A Rust library for parsing JSON objects from text streams.
Surfing is a lightweight Rust library that extracts JSON objects from mixed text content.
Large Language Models often output JSON mixed with explanatory text, and reasoning models may output jsons with their reasoning steps. Surfing makes it easy to extract and use this structured data:
use std::io::stdout;
use surfing::JSONParser;
// Process LLM response containing JSON
let llm_response = "Here's the user profile: {\"id\":123,\"name\":\"Alice\",\"role\":\"admin\"} Let me know if you need more info.";
let mut parser = JSONParser::new();
let mut lock = stdout().lock();
// Extract only the JSON part
parser.extract_json_from_stream(&mut lock, llm_response).unwrap();
// Output: {"id":123,"name":"Alice","role":"admin"}
When working with streaming API responses, JSON often arrives in chunks. Surfing handles this seamlessly:
use std::io::stdout;
use surfing::JSONParser;
// Initialize the parser
let mut json_parser = JSONParser::new();
let mut lock = stdout().lock();
// Process each chunk as it arrives from a streaming API
let chunks = [
"The weather forecast is {\"location\":\"New York\",",
"\"temperature\":72,\"conditions\":\"sunny\"}",
" Hope that helps!"
];
for chunk in chunks {
json_parser.extract_json_from_stream(&mut lock, chunk).unwrap();
}
// Outputs: {"location":"New York","temperature":72,"conditions":"sunny"}
With the serde
feature enabled, you can directly extract and deserialize JSON into your data structures:
use serde::Deserialize;
use surfing::serde::StreamingDeserializer;
#[derive(Debug, Deserialize)]
struct Weather {
location: String,
temperature: i32,
conditions: String,
}
// Create a deserializer for Weather structs
let mut deserializer = StreamingDeserializer::<Weather>::new();
// Process chunks as they arrive
let chunks = [
"The weather forecast is {\"location\":\"New York\",",
"\"temperature\":72,\"conditions\":\"sunny\"} Hope that helps!"
];
for chunk in chunks {
let result = deserializer.process_chunk(chunk).unwrap();
if let Some(weather) = result {
println!("Weather in {}: {}°F, {}",
weather.location,
weather.temperature,
weather.conditions);
}
}
// Output: Weather in New York: 72°F, sunny
Many modern logging systems emit JSON data. Surfing helps extract and analyze this data:
use std::io::BufWriter;
use surfing::JSONParser;
// Log entries with embedded JSON
let log_entries = r#"
[2023-06-15 14:30:00] INFO: System starting
[2023-06-15 14:30:01] DEBUG: {"component":"database","status":"connected","latency_ms":45}
[2023-06-15 14:30:05] ERROR: {"error":"connection_timeout","service":"auth","attempts":3}
[2023-06-15 14:30:10] INFO: System ready
"#;
let mut parser = JSONParser::new();
let mut buffer = Vec::new();
{
let mut writer = BufWriter::new(&mut buffer);
parser.extract_json_from_stream(&mut writer, log_entries).unwrap();
}
let json_only = String::from_utf8(buffer).unwrap();
println!("{}", json_only);
// Output:
// {"component":"database","status":"connected","latency_ms":45}
// {"error":"connection_timeout","service":"auth","attempts":3}
Add surfing
to your project:
cargo add surfing
Or with serde support:
cargo add surfing --features serde
Surfing works by:
- Watching for JSON opening markers (
{
or[
) - Tracking nested JSON structures
- Writing only the JSON content to your output
- Resetting state when complete JSON objects are found
The parser is stateful, so it can handle JSON objects split across multiple chunks.

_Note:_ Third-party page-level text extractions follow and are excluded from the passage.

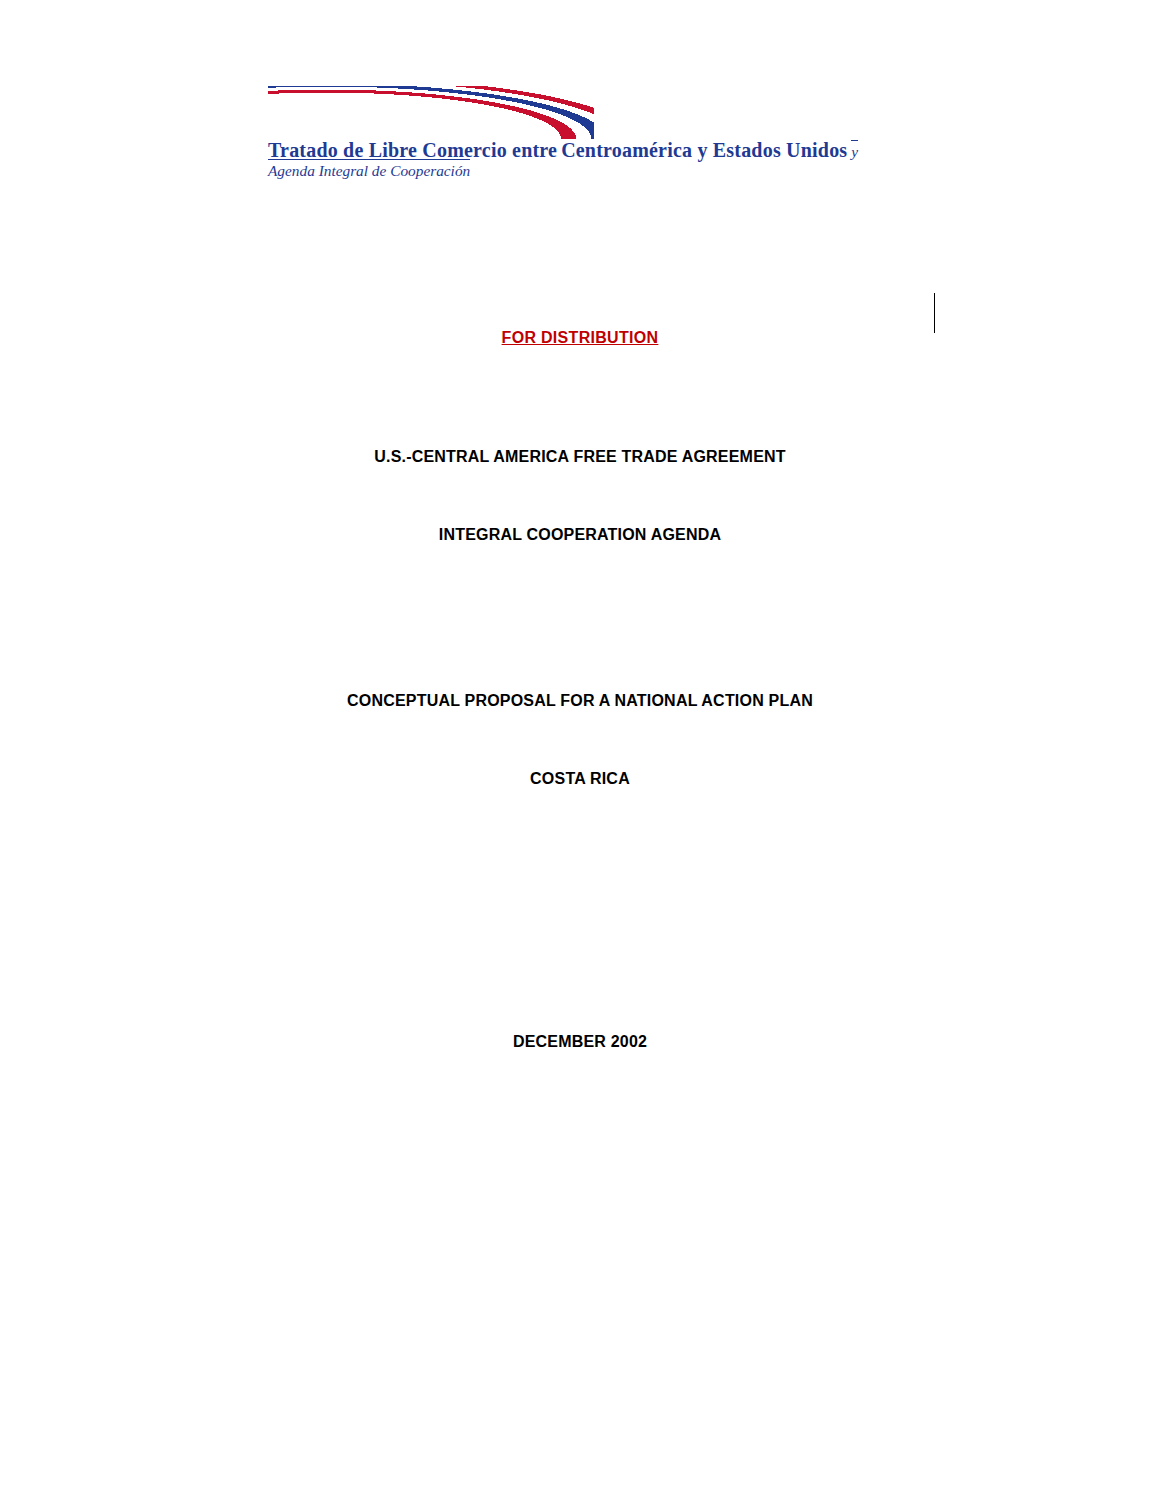Tratado de Libre Comercio entre Centroamérica y Estados Unidos y Agenda Integral de Cooperación
FOR DISTRIBUTION
U.S.-CENTRAL AMERICA FREE TRADE AGREEMENT
INTEGRAL COOPERATION AGENDA
CONCEPTUAL PROPOSAL FOR A NATIONAL ACTION PLAN
COSTA RICA
DECEMBER 2002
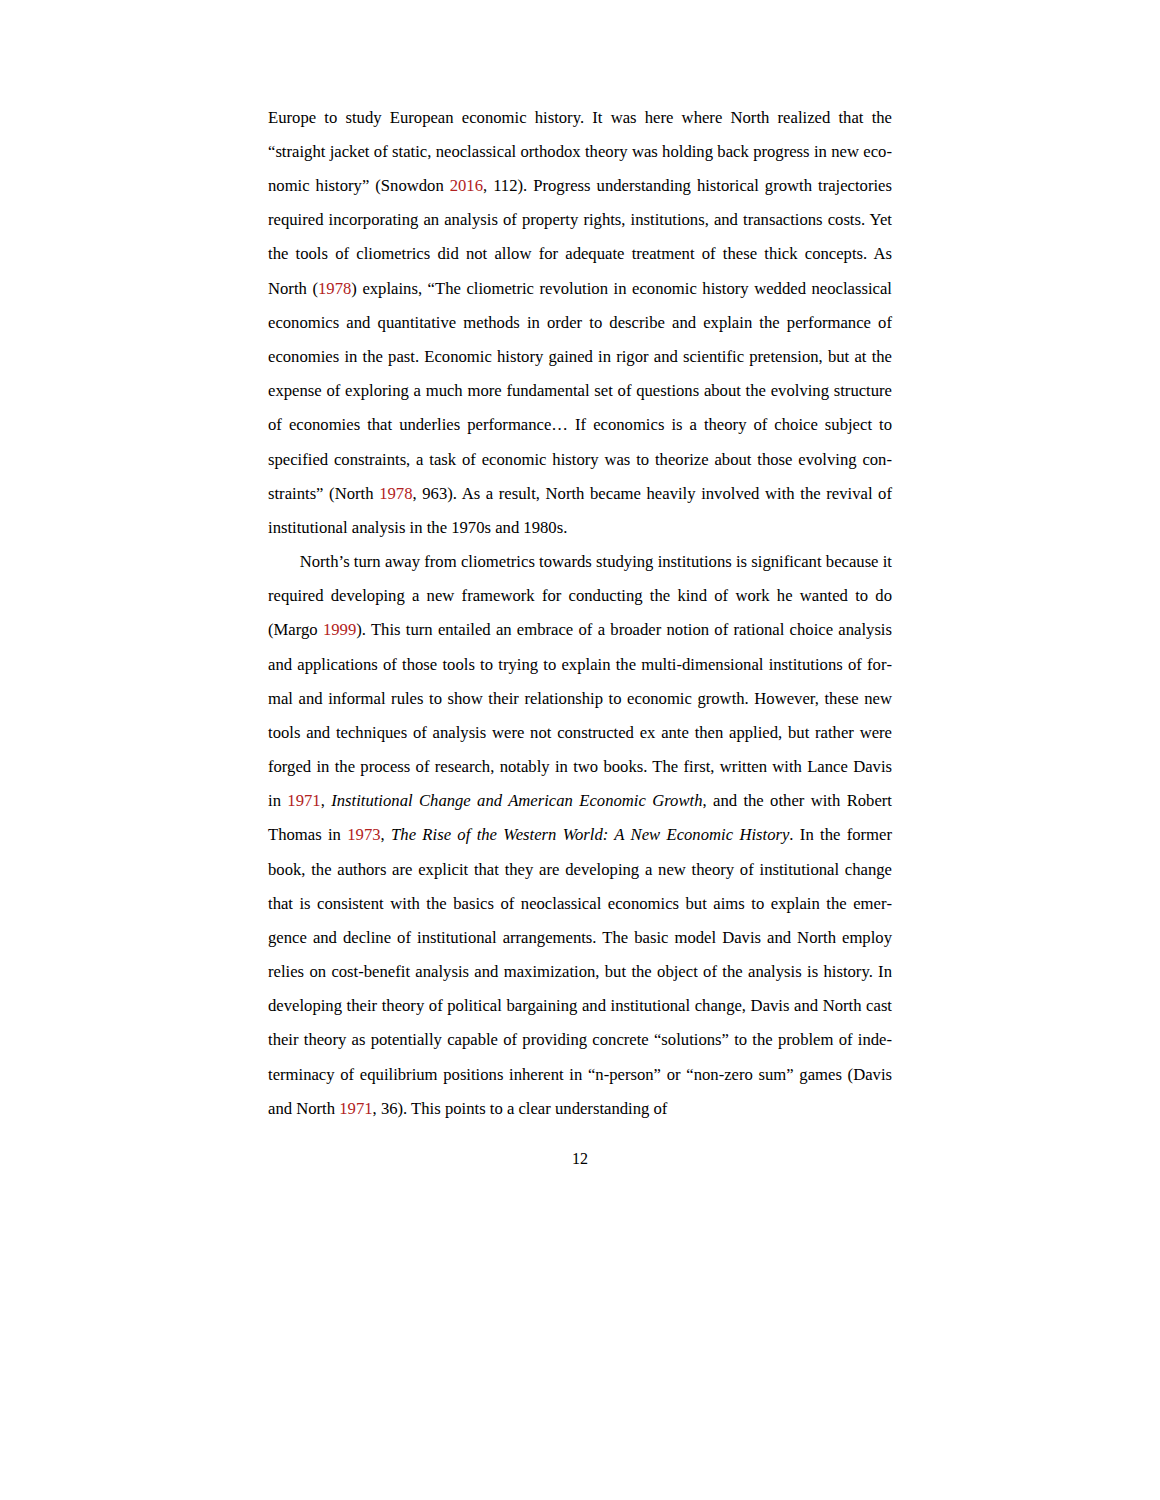Europe to study European economic history. It was here where North realized that the “straight jacket of static, neoclassical orthodox theory was holding back progress in new economic history” (Snowdon 2016, 112). Progress understanding historical growth trajectories required incorporating an analysis of property rights, institutions, and transactions costs. Yet the tools of cliometrics did not allow for adequate treatment of these thick concepts. As North (1978) explains, “The cliometric revolution in economic history wedded neoclassical economics and quantitative methods in order to describe and explain the performance of economies in the past. Economic history gained in rigor and scientific pretension, but at the expense of exploring a much more fundamental set of questions about the evolving structure of economies that underlies performance… If economics is a theory of choice subject to specified constraints, a task of economic history was to theorize about those evolving constraints” (North 1978, 963). As a result, North became heavily involved with the revival of institutional analysis in the 1970s and 1980s.
North’s turn away from cliometrics towards studying institutions is significant because it required developing a new framework for conducting the kind of work he wanted to do (Margo 1999). This turn entailed an embrace of a broader notion of rational choice analysis and applications of those tools to trying to explain the multi-dimensional institutions of formal and informal rules to show their relationship to economic growth. However, these new tools and techniques of analysis were not constructed ex ante then applied, but rather were forged in the process of research, notably in two books. The first, written with Lance Davis in 1971, Institutional Change and American Economic Growth, and the other with Robert Thomas in 1973, The Rise of the Western World: A New Economic History. In the former book, the authors are explicit that they are developing a new theory of institutional change that is consistent with the basics of neoclassical economics but aims to explain the emergence and decline of institutional arrangements. The basic model Davis and North employ relies on cost-benefit analysis and maximization, but the object of the analysis is history. In developing their theory of political bargaining and institutional change, Davis and North cast their theory as potentially capable of providing concrete “solutions” to the problem of indeterminacy of equilibrium positions inherent in “n-person” or “non-zero sum” games (Davis and North 1971, 36). This points to a clear understanding of
12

- Zero external dependencies in the core library
- Streaming-friendly for processing large files or API responses
- Memory-efficient with minimal state tracking
- Serde integration for direct deserialization (optional)
- Simple API with both high and low-level options
Check out the examples directory for more use cases:
openai_json_extraction.rs
- Extracting JSON from OpenAI API responsesbasic.rs
- Simple extraction from mixed textstreaming.rs
- Processing data in chunksstdout.rs
- Filtering JSON to standard output
This project is licensed under the MIT License - see the LICENSE file for details.